Twice the price, twice the risk?

Current cigarette prices in Indonesia range from just Rp 12,000 ($0.9) to Rp 20,000 ($1.5), and this low price makes it easy for teenagers as young as 12 years old to smoke. A survey completed by the World Health Organization in 2014 supported this suggestion, showing around a third of boys between the ages of 13-15 in Indonesia were regularly smoking. That figure will almost certainly have risen.

Despite this pressing evidence the proposal to raise cigarette prices to Rp 50,000 has triggered a range of responses. One member of the House of Representatives believes that although the rise would discourage smoking, the government should be concerned about the fate of people working for tobacco companies. On a similar note, East Java Governor Soekarwo has said the increase would be a significant challenge to employment in the province.

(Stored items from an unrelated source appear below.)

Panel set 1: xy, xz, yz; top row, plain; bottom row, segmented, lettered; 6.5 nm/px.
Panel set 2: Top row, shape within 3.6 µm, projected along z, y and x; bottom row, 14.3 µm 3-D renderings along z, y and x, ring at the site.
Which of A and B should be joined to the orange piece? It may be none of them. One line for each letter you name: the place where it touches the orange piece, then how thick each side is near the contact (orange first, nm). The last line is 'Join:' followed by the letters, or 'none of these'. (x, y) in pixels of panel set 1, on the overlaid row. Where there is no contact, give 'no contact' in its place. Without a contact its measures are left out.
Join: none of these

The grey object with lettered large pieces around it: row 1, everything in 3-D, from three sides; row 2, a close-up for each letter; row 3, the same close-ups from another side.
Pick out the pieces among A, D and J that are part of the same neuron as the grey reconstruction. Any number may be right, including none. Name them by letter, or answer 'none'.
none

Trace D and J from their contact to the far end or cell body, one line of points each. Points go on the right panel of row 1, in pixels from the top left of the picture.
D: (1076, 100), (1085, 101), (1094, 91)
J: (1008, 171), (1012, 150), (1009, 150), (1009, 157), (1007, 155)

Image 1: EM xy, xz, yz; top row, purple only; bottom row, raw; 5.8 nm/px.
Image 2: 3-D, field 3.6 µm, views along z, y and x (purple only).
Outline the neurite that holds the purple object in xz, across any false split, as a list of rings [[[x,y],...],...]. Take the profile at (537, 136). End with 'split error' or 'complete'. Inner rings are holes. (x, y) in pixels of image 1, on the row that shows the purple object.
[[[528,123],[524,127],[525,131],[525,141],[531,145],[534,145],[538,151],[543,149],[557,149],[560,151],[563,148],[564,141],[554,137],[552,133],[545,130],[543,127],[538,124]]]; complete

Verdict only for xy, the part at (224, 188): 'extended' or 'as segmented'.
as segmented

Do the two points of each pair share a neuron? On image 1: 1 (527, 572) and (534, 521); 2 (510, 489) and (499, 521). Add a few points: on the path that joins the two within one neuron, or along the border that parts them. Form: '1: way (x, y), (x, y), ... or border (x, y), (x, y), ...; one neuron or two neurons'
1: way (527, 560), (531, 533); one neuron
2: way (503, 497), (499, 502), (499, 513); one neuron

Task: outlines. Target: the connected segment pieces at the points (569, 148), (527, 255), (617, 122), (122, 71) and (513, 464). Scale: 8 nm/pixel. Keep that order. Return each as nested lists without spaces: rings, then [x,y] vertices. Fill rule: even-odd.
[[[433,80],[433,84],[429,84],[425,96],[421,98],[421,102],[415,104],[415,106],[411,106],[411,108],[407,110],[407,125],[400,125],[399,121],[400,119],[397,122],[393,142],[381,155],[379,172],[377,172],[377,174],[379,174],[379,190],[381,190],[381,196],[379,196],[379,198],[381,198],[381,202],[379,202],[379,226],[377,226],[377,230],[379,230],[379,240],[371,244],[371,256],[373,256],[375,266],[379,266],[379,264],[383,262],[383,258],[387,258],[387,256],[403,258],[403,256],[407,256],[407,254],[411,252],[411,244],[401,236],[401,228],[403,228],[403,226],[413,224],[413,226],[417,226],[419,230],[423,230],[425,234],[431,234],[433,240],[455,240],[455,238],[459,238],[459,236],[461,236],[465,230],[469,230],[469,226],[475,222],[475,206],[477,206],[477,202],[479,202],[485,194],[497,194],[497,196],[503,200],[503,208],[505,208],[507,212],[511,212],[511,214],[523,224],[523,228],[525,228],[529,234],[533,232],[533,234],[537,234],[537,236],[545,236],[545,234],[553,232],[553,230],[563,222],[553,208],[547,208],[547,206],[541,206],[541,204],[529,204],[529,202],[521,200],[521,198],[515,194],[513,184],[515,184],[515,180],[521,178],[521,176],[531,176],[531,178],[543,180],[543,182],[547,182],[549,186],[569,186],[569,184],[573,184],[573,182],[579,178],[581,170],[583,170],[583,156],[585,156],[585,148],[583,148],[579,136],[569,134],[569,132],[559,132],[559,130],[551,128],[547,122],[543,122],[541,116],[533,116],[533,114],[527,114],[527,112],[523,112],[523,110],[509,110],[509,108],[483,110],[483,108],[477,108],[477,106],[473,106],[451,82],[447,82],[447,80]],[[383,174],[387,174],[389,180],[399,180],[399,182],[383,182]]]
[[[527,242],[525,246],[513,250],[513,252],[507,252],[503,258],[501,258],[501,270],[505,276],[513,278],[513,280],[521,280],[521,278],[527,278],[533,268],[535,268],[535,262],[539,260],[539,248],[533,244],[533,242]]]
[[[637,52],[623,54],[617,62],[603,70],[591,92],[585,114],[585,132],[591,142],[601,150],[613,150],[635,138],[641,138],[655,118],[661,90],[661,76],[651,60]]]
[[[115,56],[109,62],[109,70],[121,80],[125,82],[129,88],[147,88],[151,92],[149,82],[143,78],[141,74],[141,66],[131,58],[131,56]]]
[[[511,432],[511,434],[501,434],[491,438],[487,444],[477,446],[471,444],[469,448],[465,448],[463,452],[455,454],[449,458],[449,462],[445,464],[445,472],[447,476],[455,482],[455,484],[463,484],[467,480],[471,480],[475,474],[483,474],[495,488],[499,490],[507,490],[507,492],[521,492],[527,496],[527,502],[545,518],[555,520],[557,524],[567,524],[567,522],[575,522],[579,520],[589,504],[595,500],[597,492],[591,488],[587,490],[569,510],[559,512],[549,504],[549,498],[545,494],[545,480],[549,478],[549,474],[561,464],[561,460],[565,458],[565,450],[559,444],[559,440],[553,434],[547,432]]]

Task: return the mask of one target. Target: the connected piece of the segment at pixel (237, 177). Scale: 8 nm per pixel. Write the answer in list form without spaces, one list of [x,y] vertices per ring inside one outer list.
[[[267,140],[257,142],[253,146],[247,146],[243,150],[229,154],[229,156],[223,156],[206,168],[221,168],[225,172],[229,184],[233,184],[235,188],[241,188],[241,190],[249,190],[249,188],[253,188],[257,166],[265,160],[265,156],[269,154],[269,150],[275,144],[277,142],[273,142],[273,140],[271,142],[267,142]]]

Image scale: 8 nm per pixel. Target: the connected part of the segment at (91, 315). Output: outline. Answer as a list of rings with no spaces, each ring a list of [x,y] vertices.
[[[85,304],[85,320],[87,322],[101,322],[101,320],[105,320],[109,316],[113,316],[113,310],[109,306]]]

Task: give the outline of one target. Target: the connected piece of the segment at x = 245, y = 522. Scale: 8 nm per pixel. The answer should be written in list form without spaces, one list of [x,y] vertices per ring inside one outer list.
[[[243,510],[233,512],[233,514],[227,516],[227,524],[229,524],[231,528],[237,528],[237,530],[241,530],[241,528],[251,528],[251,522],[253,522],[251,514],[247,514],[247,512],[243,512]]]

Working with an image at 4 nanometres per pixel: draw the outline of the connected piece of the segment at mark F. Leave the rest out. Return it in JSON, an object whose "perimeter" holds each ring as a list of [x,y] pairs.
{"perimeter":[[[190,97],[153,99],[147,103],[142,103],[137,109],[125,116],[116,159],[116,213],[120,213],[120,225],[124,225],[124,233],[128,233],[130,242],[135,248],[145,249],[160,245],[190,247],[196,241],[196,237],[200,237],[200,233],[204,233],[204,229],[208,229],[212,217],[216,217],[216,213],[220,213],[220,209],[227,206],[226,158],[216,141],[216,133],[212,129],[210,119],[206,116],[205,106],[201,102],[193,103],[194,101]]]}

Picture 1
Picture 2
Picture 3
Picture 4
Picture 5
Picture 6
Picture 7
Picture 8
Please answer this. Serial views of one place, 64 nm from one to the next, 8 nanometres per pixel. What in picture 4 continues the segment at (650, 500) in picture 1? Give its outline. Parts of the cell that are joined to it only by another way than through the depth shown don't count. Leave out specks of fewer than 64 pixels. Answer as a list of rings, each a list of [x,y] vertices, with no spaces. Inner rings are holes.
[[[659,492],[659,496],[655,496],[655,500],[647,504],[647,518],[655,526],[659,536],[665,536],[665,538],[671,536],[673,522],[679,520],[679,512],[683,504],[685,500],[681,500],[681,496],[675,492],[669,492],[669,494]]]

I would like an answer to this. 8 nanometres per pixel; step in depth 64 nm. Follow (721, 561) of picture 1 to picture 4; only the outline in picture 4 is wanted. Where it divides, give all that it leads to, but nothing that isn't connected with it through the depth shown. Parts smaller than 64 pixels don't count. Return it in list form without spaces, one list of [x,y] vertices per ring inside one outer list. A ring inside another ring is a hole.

Soekarwo explained his region depends heavily on tobacco industry employment for 6.1 million people, while taxes from smoking products make up the majority of East Java’s locally generated recurring revenue. Indeed, as the tobacco industry is one of the largest sectors in Indonesia, the decision to double the price cannot be made hastily.

At the same time, steps would also need to be taken to rule out an increase in the circulation of illegal products as a result of a price hike. Rumours of the new pricing are already a big concern for Indonesian tobacco farmers, and according to industry insiders, wholesalers are taking advantage by bidding for their stocks at a low price.

This situation has spurred peaceful demonstrations in Central Java by members of the Association of Indonesian Tobacco Farmers (APTI). They are worried for their livelihood and demand the government reduces tobacco imports and cancels the change in pricing. According to another industry group, the jobs of more than 1.5 million workers are at stake.

The significant increase has yet to be finalised, and Finance Minister Sri Mulyani Indrawati says there is no decision yet regarding the new ruling on prices or taxes. Will the government succumb to the public’s angry protest, or will it be a ground-breaking measure that reduces the number of smokers in Indonesia? In the balance of the health of the economy versus the health of the people; there is an enormous amount at stake.